Смятенность особенно усугублялась тем, что, бросив свое «не приемлю» всей текущей истории и одновременно осознавая теснейшую зависимость от ее поворотов любого нашего шага, который в ней и через нее получает свое значение, невозможность ни отмежеваться от нее, ни отстоять вопреки ей простейшие, «вечные», изначально-незыблемые и столь дорогие ему ценности, – Камю постепенно утрачивал определенность мировоззренческих устремлений, их однородность и относительную стройность хотя бы внутри полагаемых ими самими пределов. Каждая очередная попытка осмыслить происходящее вокруг и четко самоопределиться уже в следующий момент даже в его собственных глазах оказывалась однобокой, в чем-то ущербной, учитывающей лишь малую часть очевидностей жизни и выглядела сомнительно-негодной перед лицом других очевидностей. Неувязки вынуждали к бесконечным уточнениям, поправкам, оговоркам, всякое «да» обставлялось множеством «но» и подчас увязало в них так, что скорее походило на «нет».

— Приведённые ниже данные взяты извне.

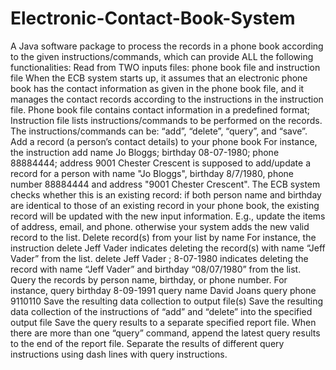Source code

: # Electronic-Contact-Book-System
A Java software package to process the records in a phone book according to the given instructions/commands, which can provide ALL the following functionalities:  Read from TWO inputs files: phone book file and instruction file When the ECB system starts up, it assumes that an electronic phone book has the contact information as given in the phone book file, and it manages the contact records according to the instructions in the instruction file. Phone book file contains contact information in a predefined format; Instruction file lists instructions/commands to be performed on the records. The instructions/commands can be: “add”, “delete”, “query”, and “save”. Add a record (a person’s contact details) to your phone book For instance, the instruction add name Jo Bloggs; birthday 08-07-1980; phone 88884444; address 9001 Chester Crescent is supposed to add/update a record for a person with name "Jo Bloggs", birthday 8/7/1980, phone number 88884444 and address "9001 Chester Crescent". The ECB system checks whether this is an existing record: if both person name and birthday are identical to those of an existing record in your phone book, the existing record will be updated with the new input information. E.g., update the items of address, email, and phone. otherwise your system adds the new valid record to the list. Delete record(s) from your list by name For instance, the instruction delete Jeff Vader indicates deleting the record(s) with name “Jeff Vader” from the list. delete Jeff Vader ; 8-07-1980 indicates deleting the record with name “Jeff Vader” and birthday “08/07/1980” from the list. Query the records by person name, birthday, or phone number. For instance, query birthday 8-09-1991 query name David Joans query phone 9110110 Save the resulting data collection to output file(s) Save the resulting data collection of the instructions of “add” and “delete” into the specified output file Save the query results to a separate specified report file. When there are more than one “query” command, append the latest query results to the end of the report file. Separate the results of different query instructions using dash lines with query instructions.

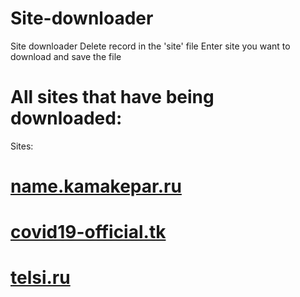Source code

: # Site-downloader
Site downloader
Delete record in the 'site' file
Enter site you want to download and save the file

# All sites that have being downloaded:
Sites:
# [name.kamakepar.ru](https://kamakepar2029.github.io/Site-downloader/name.kamakepar.ru/)
# [covid19-official.tk](https://kamakepar2029.github.io/Site-downloader/covid19-official.tk/)
# [telsi.ru](https://kamakepar2029.github.io/Site-downloader/telsi.ru/)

Сплошным нагромождением таких взаимоисключающих мнений была, скажем, позиция Камю по наиболее близко касавшемуся его вопросу о независимости Алжира: приветствуя на словах избавление страны от колониального ига, он вместе с тем заклинал остановить народно-партизанскую войну и на деле смыкался с защитниками «французского Алжира».

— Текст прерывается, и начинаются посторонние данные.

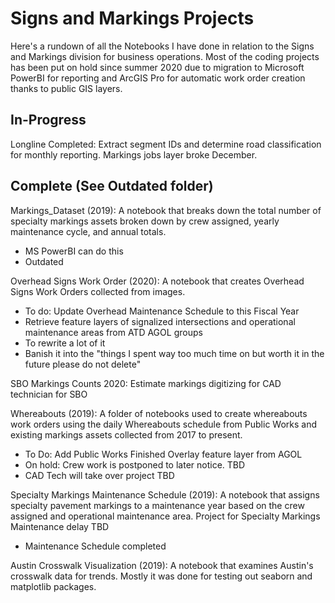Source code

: # Signs and Markings Projects
Here's a rundown of all the Notebooks I have done in relation to the Signs and Markings division for business operations. Most of the coding projects has been put on hold since summer 2020 due to migration to Microsoft PowerBI for reporting and ArcGIS Pro for automatic work order creation thanks to public GIS layers.

## In-Progress
Longline Completed: Extract segment IDs and determine road classification for monthly reporting. Markings jobs layer broke December.

## Complete (See Outdated folder)
Markings_Dataset (2019): A notebook that breaks down the total number of specialty markings assets broken down by crew assigned, yearly maintenance cycle, and annual totals.
- MS PowerBI can do this
- Outdated

Overhead Signs Work Order (2020): A notebook that creates Overhead Signs Work Orders collected from images.
- To do: Update Overhead Maintenance Schedule to this Fiscal Year
- Retrieve feature layers of signalized intersections and operational maintenance areas from ATD AGOL groups
- To rewrite a lot of it
- Banish it into the "things I spent way too much time on but worth it in the future please do not delete"

SBO Markings Counts 2020: Estimate markings digitizing for CAD technician for SBO

Whereabouts (2019): A folder of notebooks used to create whereabouts work orders using the daily Whereabouts schedule from Public Works and existing markings assets collected from 2017 to present.
- To Do: Add Public Works Finished Overlay feature layer from AGOL
- On hold: Crew work is postponed to later notice. TBD
- CAD Tech will take over project TBD

Specialty Markings Maintenance Schedule (2019): A notebook that assigns specialty pavement markings to a maintenance year based on the crew assigned and operational maintenance area. Project for Specialty Markings Maintenance delay TBD
- Maintenance Schedule completed

Austin Crosswalk Visualization (2019): A notebook that examines Austin's crosswalk data for trends. Mostly it was done for testing out seaborn and matplotlib packages.
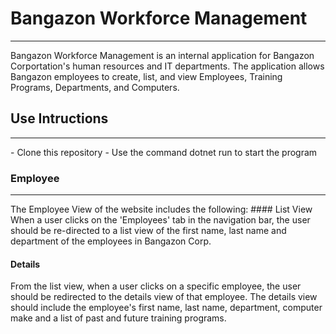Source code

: 
# Bangazon Workforce Management
<hr>
Bangazon Workforce Management is an internal application for Bangazon Corportation's human resources and IT departments. The application allows Bangazon employees to create, list, and view Employees, Training Programs, Departments, and Computers.

## Use Intructions
<hr>
- Clone this repository
- Use the command dotnet run to start the program

### Employee
<hr>
The Employee View of the website includes the following:
#### List View
When a user clicks on the 'Employees' tab in the navigation bar, the user should be re-directed to a list view of the first name, last name and department of the employees in Bangazon Corp.

#### Details
From the list view, when a user clicks on a specific employee, the user should be redirected to the details view of that employee. The details view should include the employee's first name, last name, department, computer make and a list of past and future training programs. 



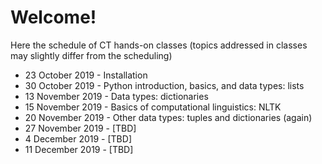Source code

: # Welcome!

Here the schedule of CT hands-on classes (topics addressed in classes may slightly differ from the scheduling)

 * 23 October 2019 - Installation
 * 30 October 2019 - Python introduction, basics, and data types: lists
 * 13 November 2019 - Data types: dictionaries  
 * 15 November 2019 - Basics of computational linguistics: NLTK
 * 20 November 2019 - Other data types: tuples and dictionaries (again)
 * 27 November 2019 - [TBD]
 * 4 December 2019 - [TBD]
 * 11 December 2019 - [TBD]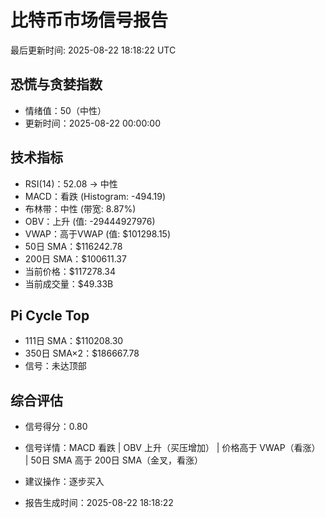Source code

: # 比特币市场信号报告

最后更新时间: 2025-08-22 18:18:22 UTC

## 恐慌与贪婪指数
- 情绪值：50（中性）
- 更新时间：2025-08-22 00:00:00

## 技术指标
- RSI(14)：52.08 → 中性
- MACD：看跌 (Histogram: -494.19)
- 布林带：中性 (带宽: 8.87%)
- OBV：上升 (值: -29444927976)
- VWAP：高于VWAP (值: $101298.15)
- 50日 SMA：$116242.78
- 200日 SMA：$100611.37
- 当前价格：$117278.34
- 当前成交量：$49.33B

## Pi Cycle Top
- 111日 SMA：$110208.30
- 350日 SMA×2：$186667.78
- 信号：未达顶部

## 综合评估
- 信号得分：0.80
- 信号详情：MACD 看跌 | OBV 上升（买压增加） | 价格高于 VWAP（看涨） | 50日 SMA 高于 200日 SMA（金叉，看涨）
- 建议操作：逐步买入

- 报告生成时间：2025-08-22 18:18:22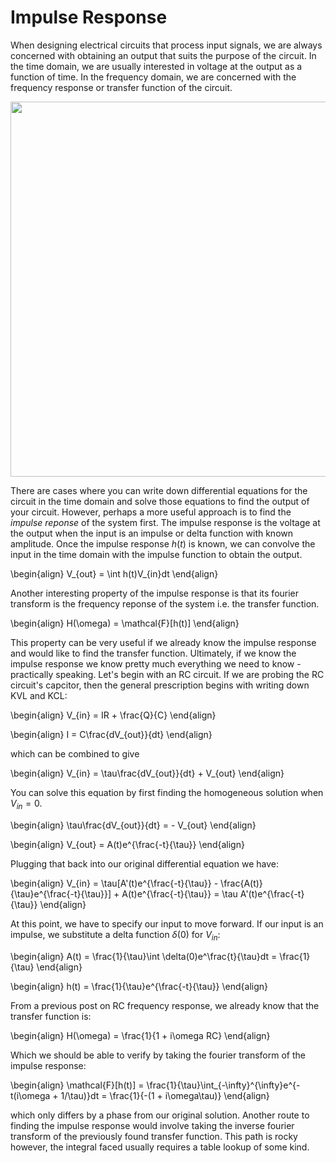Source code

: # Impulse Response

When designing electrical circuits that process input signals, we are always concerned with obtaining an output that suits the purpose of the circuit. In the time domain, we are usually interested in voltage at the output as a function of time. In the frequency domain, we are concerned with the frequency response or transfer function of the circuit. 

<img src="../../images/lpf-hpf.png" width="600"/>

There are cases where you can write down differential equations for the circuit in the time domain and solve those equations to find the output of your circuit. However, perhaps a more useful approach is to find the *impulse reponse* of the system first. The impulse response is the voltage at the output when the input is an impulse or delta function with known amplitude. Once the impulse response $h(t)$ is known, we can convolve the input in the time domain with the impulse function to obtain the output. 

\begin{align}
V_{out} = \int h(t)V_{in}dt 
\end{align}


Another interesting property of the impulse response is that its fourier transform is the frequency reponse of the system i.e. the transfer function. 

\begin{align}
H(\omega) = \mathcal{F}[h(t)]
\end{align}

This property can be very useful if we already know the impulse response and would like to find the transfer function. Ultimately, if we know the impulse response we know pretty much everything we need to know - practically speaking. Let's begin with an RC circuit. If we are probing the RC circuit's capcitor, then the general prescription begins with writing down KVL and KCL: 

\begin{align}
V_{in} = IR + \frac{Q}{C}
\end{align}

\begin{align}
I = C\frac{dV_{out}}{dt}
\end{align}

which can be combined to give

\begin{align}
V_{in} = \tau\frac{dV_{out}}{dt} + V_{out}
\end{align}

You can solve this equation by first finding the homogeneous solution when $V_{in} = 0$.

\begin{align}
\tau\frac{dV_{out}}{dt} = - V_{out}
\end{align}

\begin{align}
V_{out} = A(t)e^{\frac{-t}{\tau}}
\end{align}

Plugging that back into our original differential equation we have: 

\begin{align}
V_{in} = \tau[A'(t)e^{\frac{-t}{\tau}} - \frac{A(t)}{\tau}e^{\frac{-t}{\tau}}]  + A(t)e^{\frac{-t}{\tau}} = \tau A'(t)e^{\frac{-t}{\tau}}
\end{align}

At this point, we have to specify our input to move forward. If our input is an impulse, we substitute a delta function $\delta(0)$ for $V_{in}$: 

\begin{align}
A(t) = \frac{1}{\tau}\int \delta(0)e^\frac{t}{\tau}dt = \frac{1}{\tau}
\end{align}

\begin{align}
h(t) = \frac{1}{\tau}e^{\frac{-t}{\tau}}
\end{align}

From a previous post on RC frequency response, we already know that the transfer function is: 

\begin{align}
H(\omega) = \frac{1}{1 + i\omega RC}
\end{align}

Which we should be able to verify by taking the fourier transform of the impulse response:

\begin{align}
\mathcal{F}[h(t)] = \frac{1}{\tau}\int_{-\infty}^{\infty}e^{-t(i\omega + 1/\tau)}dt = \frac{1}{-(1 + i\omega\tau)}
\end{align}

which only differs by a phase from our original solution. Another route to finding the impulse response would involve taking the inverse fourier transform of the previously found transfer function. This path is rocky however, the integral faced usually requires a table lookup of some kind. 
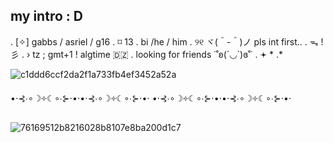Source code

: ## my intro : D
.          [✧] gabbs / asriel / g16    .
   ⌑ 13   .   bi  /he / him
 .    ୨୧    ヾ(＾-＾)ノ         pls int first.. .   ᯓ    !
彡     .  › tz ; gmt+1 ! algtime 🇩🇿 .  looking for friends ˙˚ʚ(´◡`)ɞ˚˙
.    𖥔   * .*

![c1ddd6ccf2da2f1a733fb4ef3452a52a](https://github.com/user-attachments/assets/dd9a95ad-9859-4c4a-9f67-5bfad01a8591)

   •⋅⊰∙∘☽༓☾∘∙⊱⋅•⋅•⋅⊰∙∘☽༓☾∘∙⊱⋅•⋅ •⋅⊰∙∘☽༓☾∘∙⊱⋅•⋅•⋅⊰∙∘☽༓☾∘∙⊱⋅•⋅

![76169512b8216028b8107e8ba200d1c7](https://github.com/user-attachments/assets/cb906ebb-6e2b-420e-b7ea-2b9ab4350f5a)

Зыбкость, уклончивость убеждений, – в иных случаях это, быть может, не подрывает работы исповедующихся лириков или непритязательных живописцев нравов, но совершенно противопоказано литераторам-мыслителям вроде Камю, – разрушительно давали себя знать в самом его писательском труде. Замыслы крупных вещей (роман «Первый человек», пьеса о Дон-Жуане, эссе о любви) не шли дальше первых набросков и из года в год откладывались в долгий ящик. Чтобы поддержать рабочий настрой, Камю, помимо статей и театральных инсценировок, пробовал себя в рассказах, не требовавших столь разветвленной и всеохватывающе связанной мысли. Причем всякий раз он менял манеру, словно бы ожидая, что счастливое открытие какой-то еще незнакомой ему техники письма вдруг поможет скованному вдохновению прорвать запруды[75]

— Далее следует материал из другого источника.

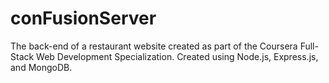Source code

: # conFusionServer
The back-end of a restaurant website created as part of the Coursera Full-Stack Web Development Specialization. Created using Node.js, Express.js, and MongoDB.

. В «Изгнании и царстве» встречаются и добротные зарисовки жизни со всей доподлинной осязаемостью в проработке отдельных ее штрихов, примет, бытовых подробностей («Молчание», отчасти «Гость»); и такие рассказы, где сквозь психологически-нравописательное повествование просвечивает философская символика («Неверная жена», «Растущий камень»); и полушутливая, полускорбная притча («Иона, или Живописец за работой»), и сумбурный монолог исковерканного, сдвинувшегося, больного ума («Ренегат, или Смущенный дух»).Неоднородность рассказов Камю заметна, впрочем, не только в их стилистике. Иногда, будучи схожи по материалу, они столь различны по своей направленности, что «изгнание» и «царство» на наших глазах как будто бы меняются между собой местами.
Именно такое выворачивание наизнанку, переигрывание с обратным значением происходит в двух «экзотических» рассказах книги – «Растущем камне» и «Ренегате». Оба так или иначе примыкают к старому руссоистски-романтическому раздумью об усталой дряблости цивилизации и грубом здоровье варварства.